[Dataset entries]
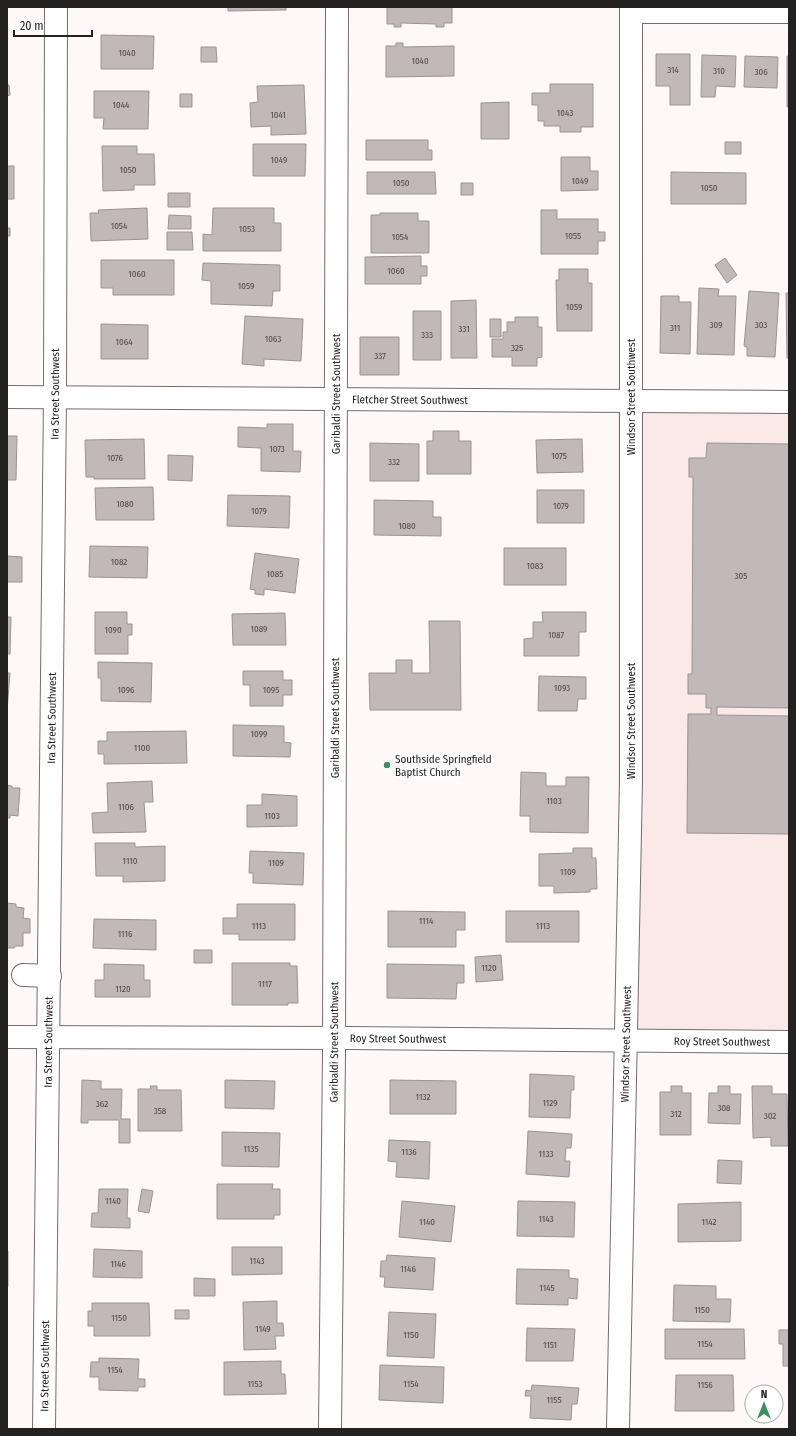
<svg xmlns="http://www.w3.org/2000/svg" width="796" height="1436" font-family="'Fira Sans Condensed',sans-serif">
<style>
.built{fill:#fae9e6}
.building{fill:#c1b9b8;stroke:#9a9391}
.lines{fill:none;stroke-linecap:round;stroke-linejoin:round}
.minor-casing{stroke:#746d6c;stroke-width:24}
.minor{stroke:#fff;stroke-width:22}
.poi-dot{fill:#3d8f61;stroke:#fff;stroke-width:1.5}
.labels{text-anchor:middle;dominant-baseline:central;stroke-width:4;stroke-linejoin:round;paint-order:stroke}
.number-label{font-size:9px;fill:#4b4747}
.street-label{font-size:11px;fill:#242121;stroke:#fff}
.poi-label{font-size:11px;fill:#242121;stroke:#fff;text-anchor:start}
</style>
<rect width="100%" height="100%" fill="#fef9f8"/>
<path class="built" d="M618,393L789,400V1034H618Z"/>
<path class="building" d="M228,7H286V10L228,11Z
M387,7H452V23H444V27H436V24L401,23V27H394V24H387Z
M101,35L154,36L153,69H101Z
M396,43H403V47L454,46V76L386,77V46H396Z
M201,47H216L217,62H201Z
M656,54H690V105H670V86H656Z
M702,55L736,56L735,87L716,86L715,97H701Z
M745,56L778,57L777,88L744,87Z
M787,56H789V107H787Z
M550,84H593V127H581V132H560V126H544V121H538V105H532V93H550Z
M7,85H9L10,95L7,96Z
M304,85L306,134L271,135V126L251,127L250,103L258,102L257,86Z
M94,91H149L148,129H103L104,118H94Z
M180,94H192V107H180Z
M509,102V139H481V103Z
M366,140H428V150H432V160H366Z
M725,142H741V154H725Z
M253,144H306L305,176H253Z
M102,146H137V154H154L155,185H134V190L103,191Z
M561,157H590V171H598V190L561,191Z
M7,166H14V199H7Z
M367,172H435L436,194H367Z
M671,172L746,173V204H671Z
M461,183H473V195H461Z
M168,193H190V207H168Z
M147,208L148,239L91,241L90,213H99L98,210Z
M213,208H274V223H281V251H203V234L212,235Z
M541,210H557V219H598V232H605V241H598V254H541Z
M380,213H418V221H429V253H371V215H380Z
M169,215L191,216V229H168Z
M7,228H10V236H7Z
M167,232H192L193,250H167Z
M421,256V266H427V276H421V284H365V257Z
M725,258L737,275L727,283L715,265Z
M101,260H174V295H113V288H101Z
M203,263L280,265V291H273L272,306L211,304V281L202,280Z
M559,269H588V283H592V331H557L556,280H559Z
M699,288L719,289L718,296H736L734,355L697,354Z
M749,291L779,293L775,357L747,356V347L744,346Z
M786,293H789V358H787Z
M661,296H679V302H691L690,354L660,353Z
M476,300L477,358H451V301Z
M413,311H441V360H413Z
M245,316L303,319L301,361L264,359V366L242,364Z
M515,317H538V327H542V357L537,358V366H512V357H492V339H503V332H507V322H515Z
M490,319H501V337H490Z
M101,324L148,325V359H101Z
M360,337H399V375H360Z
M267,424H293V451H301L300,472L261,471V448L238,447V427L267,428Z
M433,431H459V441H471V474H427V441H433Z
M7,436H17L16,480H7Z
M144,439L145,479H94V477H86L85,440Z
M582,439L583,472L537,473L536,440Z
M370,443L419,444V481H370Z
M707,443L789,444V708L717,707V715L789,716V834L687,833L688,714H711V708H706V694H688V674H692L693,477H689V458H706Z
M168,455L193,456L192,481L168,480Z
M153,487L154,520H96L95,488Z
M537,490H584V523H537Z
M228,495L290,496L289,528L227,526Z
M374,500L433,501V517H441V536L374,535Z
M90,546L148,547L147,578L89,577Z
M504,548H566V585H504Z
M255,553L299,559L295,593L264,589V595L255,594V590L250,589Z
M7,556L22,557V582H7Z
M95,612H127V624H132V635H128V654H95Z
M542,612H586V632H579V656H524V639L533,638V622H543Z
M285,613L286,645H233L232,614Z
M7,617H11L10,654H7Z
M429,621H460L461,710H370L369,673H396V660H412V673H430Z
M98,662L152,663L151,702L101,701V678H98Z
M243,671H283V680H292V695H283V706H250V685H243Z
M7,673H10L7,711Z
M539,676L586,677V699H578L577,711H538Z
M233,725L284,726V742L291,743L290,757L233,756Z
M186,731L187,763L104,764V754H98V741H107V732Z
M521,772L546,773V786H566V777H589L588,833L530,832V816H520Z
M152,781L153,802H144L146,832L93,833L92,813L108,812L107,783Z
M7,785L12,786V788H20L18,816L10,815V818H7Z
M262,794L297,796V826L247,827V805H262Z
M95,843H135V847L165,846V881L123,882V876H96Z
M573,848H592V858H596L597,889H590V892L554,893V886H539V854L573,853Z
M250,851L304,853L303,885L253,883V873H249Z
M7,903L16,904V907L24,908L23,918L30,919V933H23V946H15L14,948H7Z
M237,904H295V940H239V934H223V918H237Z
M388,911L465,912V930H456V947H388Z
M506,911H579V942H506Z
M94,919L156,920V950L93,948Z
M194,950H212V963H194Z
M501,955L503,980L476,982L475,957Z
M232,963H290V966H297L298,1003H288V1005H232Z
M104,964L144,965V980H150V997H95V980H104Z
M387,964L464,965V983H457L456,999L387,998Z
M530,1074L574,1076V1090H571L570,1118L529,1117Z
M82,1080L101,1081V1089H122L121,1119H130V1143H119V1120H88V1123H81Z
M225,1080L275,1081L274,1109L225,1108Z
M390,1080L456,1081V1114H390Z
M150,1086H157V1090H181L182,1131H138V1089H151Z
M671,1086H682V1093H691V1135H660V1092H671Z
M718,1086H730V1094H741L740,1124L708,1123L709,1093H718Z
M752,1086H772V1094H787L788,1146H771V1137L753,1138Z
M528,1131L572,1134L571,1148H566L565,1161H570L569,1177L526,1174Z
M222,1132L280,1133L279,1167L222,1166Z
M389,1140L430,1142L429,1179L396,1177L397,1162L388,1161Z
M718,1160L742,1161L741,1184L717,1183Z
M217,1184H273L272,1189H280V1215H274V1219H217Z
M99,1189H128L127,1218H130V1228L91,1227L92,1213H98Z
M142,1189L153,1191L149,1213L138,1211Z
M402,1201L455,1206L451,1242L399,1237Z
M518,1201L575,1202L574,1237L517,1236Z
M741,1202V1241L678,1242V1204Z
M232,1247H282V1274L232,1275Z
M94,1249L142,1251V1278L93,1277Z
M7,1251H8V1286H7Z
M387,1255L435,1258L433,1290L384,1287L385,1277H380L381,1261H386Z
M517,1269L569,1270V1278L578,1279L577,1299L568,1298V1305L516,1304Z
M194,1278L215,1279V1296H194Z
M674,1285L716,1286V1299H731L730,1322L673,1321Z
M277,1301V1323H283L284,1336H275L276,1349L244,1350L243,1302Z
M92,1303H149L150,1336H94V1326H88V1311H92Z
M175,1310H189V1319H175Z
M389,1312L436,1314L434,1358L387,1356Z
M527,1328L575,1329L573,1361H526Z
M665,1329H744L745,1359H665Z
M779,1330H789V1366H783V1344H779Z
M99,1358L139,1359L138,1379H145V1387H138V1391L99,1390V1377H90L91,1362H99Z
M281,1361V1374H285L286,1394L224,1395V1362Z
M380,1365L444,1367L443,1403L379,1400Z
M676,1375H733L734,1411H675Z
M532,1385L579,1388L577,1404H572L571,1420L530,1418L531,1396H525L526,1390L531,1391Z"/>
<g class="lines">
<defs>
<g id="minor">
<path d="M631,12H789"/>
<path id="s1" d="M7,397L789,402"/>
<path d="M23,975L50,976"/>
<path id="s2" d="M7,1037L348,1038L789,1042"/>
<path id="s3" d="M44,1429L55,397L56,7"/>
<path id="s4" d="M330,1429L334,1052L337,7"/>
<path id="s5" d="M618,1429L631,781V7"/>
</g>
</defs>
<use href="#minor" class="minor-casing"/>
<use href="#minor" class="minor"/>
</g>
<circle class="poi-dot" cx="387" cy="765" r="4"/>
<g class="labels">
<g class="number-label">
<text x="127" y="53">1040</text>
<text x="420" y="61">1040</text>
<text x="673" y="70">314</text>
<text x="719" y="71">310</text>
<text x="761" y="72">306</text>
<text x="121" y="105">1044</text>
<text x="565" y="113">1043</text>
<text x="278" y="115">1041</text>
<text x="279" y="160">1049</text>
<text x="128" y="170">1050</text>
<text x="580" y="181">1049</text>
<text x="401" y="183">1050</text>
<text x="709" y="188">1050</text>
<text x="119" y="226">1054</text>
<text x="247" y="229">1053</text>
<text x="573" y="236">1055</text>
<text x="400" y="237">1054</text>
<text x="396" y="271">1060</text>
<text x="137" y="274">1060</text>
<text x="246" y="286">1059</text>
<text x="574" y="307">1059</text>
<text x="716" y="325">309</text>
<text x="761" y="325">303</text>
<text x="675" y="328">311</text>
<text x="464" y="329">331</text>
<text x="427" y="335">333</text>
<text x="273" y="339">1063</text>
<text x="124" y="342">1064</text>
<text x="517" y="348">325</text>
<text x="380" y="356">337</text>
<text x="277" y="449">1073</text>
<text x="559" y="456">1075</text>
<text x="115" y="458">1076</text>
<text x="394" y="462">332</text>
<text x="125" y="504">1080</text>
<text x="561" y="506">1079</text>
<text x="259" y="511">1079</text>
<text x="407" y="526">1080</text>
<text x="119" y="562">1082</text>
<text x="535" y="566">1083</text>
<text x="275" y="574">1085</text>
<text x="741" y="576">305</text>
<text x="259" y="629">1089</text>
<text x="113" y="630">1090</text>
<text x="556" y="635">1087</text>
<text x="562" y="688">1093</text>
<text x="126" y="690">1096</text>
<text x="271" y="690">1095</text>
<text x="259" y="734">1099</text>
<text x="142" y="748">1100</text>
<text x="554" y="801">1103</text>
<text x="126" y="807">1106</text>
<text x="272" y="816">1103</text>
<text x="130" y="861">1110</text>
<text x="276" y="863">1109</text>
<text x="568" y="872">1109</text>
<text x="426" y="921">1114</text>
<text x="259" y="926">1113</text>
<text x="543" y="926">1113</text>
<text x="125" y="934">1116</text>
<text x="489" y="968">1120</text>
<text x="265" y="984">1117</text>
<text x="123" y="989">1120</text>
<text x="423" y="1097">1132</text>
<text x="550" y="1103">1129</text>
<text x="102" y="1104">362</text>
<text x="724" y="1108">308</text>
<text x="160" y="1111">358</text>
<text x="676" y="1114">312</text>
<text x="770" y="1116">302</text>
<text x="251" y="1149">1135</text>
<text x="409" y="1152">1136</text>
<text x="546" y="1154">1133</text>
<text x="113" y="1201">1140</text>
<text x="546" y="1219">1143</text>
<text x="427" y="1222">1140</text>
<text x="709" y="1222">1142</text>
<text x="257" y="1261">1143</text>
<text x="118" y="1264">1146</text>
<text x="408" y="1269">1146</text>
<text x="547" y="1288">1145</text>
<text x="702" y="1310">1150</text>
<text x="119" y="1318">1150</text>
<text x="263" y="1329">1149</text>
<text x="411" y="1335">1150</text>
<text x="705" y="1344">1154</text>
<text x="550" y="1345">1151</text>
<text x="115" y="1370">1154</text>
<text x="255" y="1384">1153</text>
<text x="411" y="1384">1154</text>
<text x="705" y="1385">1156</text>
<text x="554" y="1400">1155</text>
</g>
<g class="street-label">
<text stroke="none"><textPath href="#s3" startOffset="1035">Ira Street Southwest</textPath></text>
<text stroke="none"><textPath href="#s4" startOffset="1035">Garibaldi Street Southwest</textPath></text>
<text transform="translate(631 397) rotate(-90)">Windsor Street Southwest</text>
<text stroke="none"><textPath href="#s1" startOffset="403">Fletcher Street Southwest</textPath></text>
<text stroke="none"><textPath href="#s3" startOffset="711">Ira Street Southwest</textPath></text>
<text stroke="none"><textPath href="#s4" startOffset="711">Garibaldi Street Southwest</textPath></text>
<text transform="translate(631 721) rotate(-90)">Windsor Street Southwest</text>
<text stroke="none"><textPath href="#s2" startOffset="391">Roy Street Southwest</textPath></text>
<text stroke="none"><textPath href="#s3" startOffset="387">Ira Street Southwest</textPath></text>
<text stroke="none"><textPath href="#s4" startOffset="387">Garibaldi Street Southwest</textPath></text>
<text stroke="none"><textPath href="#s2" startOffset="715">Roy Street Southwest</textPath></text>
<text stroke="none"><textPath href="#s5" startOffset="385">Windsor Street Southwest</textPath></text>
<text stroke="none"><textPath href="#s3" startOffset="63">Ira Street Southwest</textPath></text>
</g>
<g class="poi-label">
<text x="395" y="759">Southside Springfield<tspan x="395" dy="13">Baptist Church</tspan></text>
</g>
</g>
<rect width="796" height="1436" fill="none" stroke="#242121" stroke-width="16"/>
<g transform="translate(764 1404)"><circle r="19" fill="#ffffff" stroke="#a7a6a6"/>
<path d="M0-3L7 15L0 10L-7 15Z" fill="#3d8f61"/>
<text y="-6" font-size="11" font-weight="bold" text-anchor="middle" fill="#242121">N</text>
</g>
<path d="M14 30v6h78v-6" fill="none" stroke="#242121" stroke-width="2"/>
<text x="20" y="30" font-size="12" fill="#242121" stroke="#ffffff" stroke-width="3" paint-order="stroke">20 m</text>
</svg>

● **YOUR OBJECTIVE**: If a line in the records above has the word "round", copy it out.

● **ANSWER FOR THIS EXERCISE**:
.lines{fill:none;stroke-linecap:round;stroke-linejoin:round}
.labels{text-anchor:middle;dominant-baseline:central;stroke-width:4;stroke-linejoin:round;paint-order:stroke}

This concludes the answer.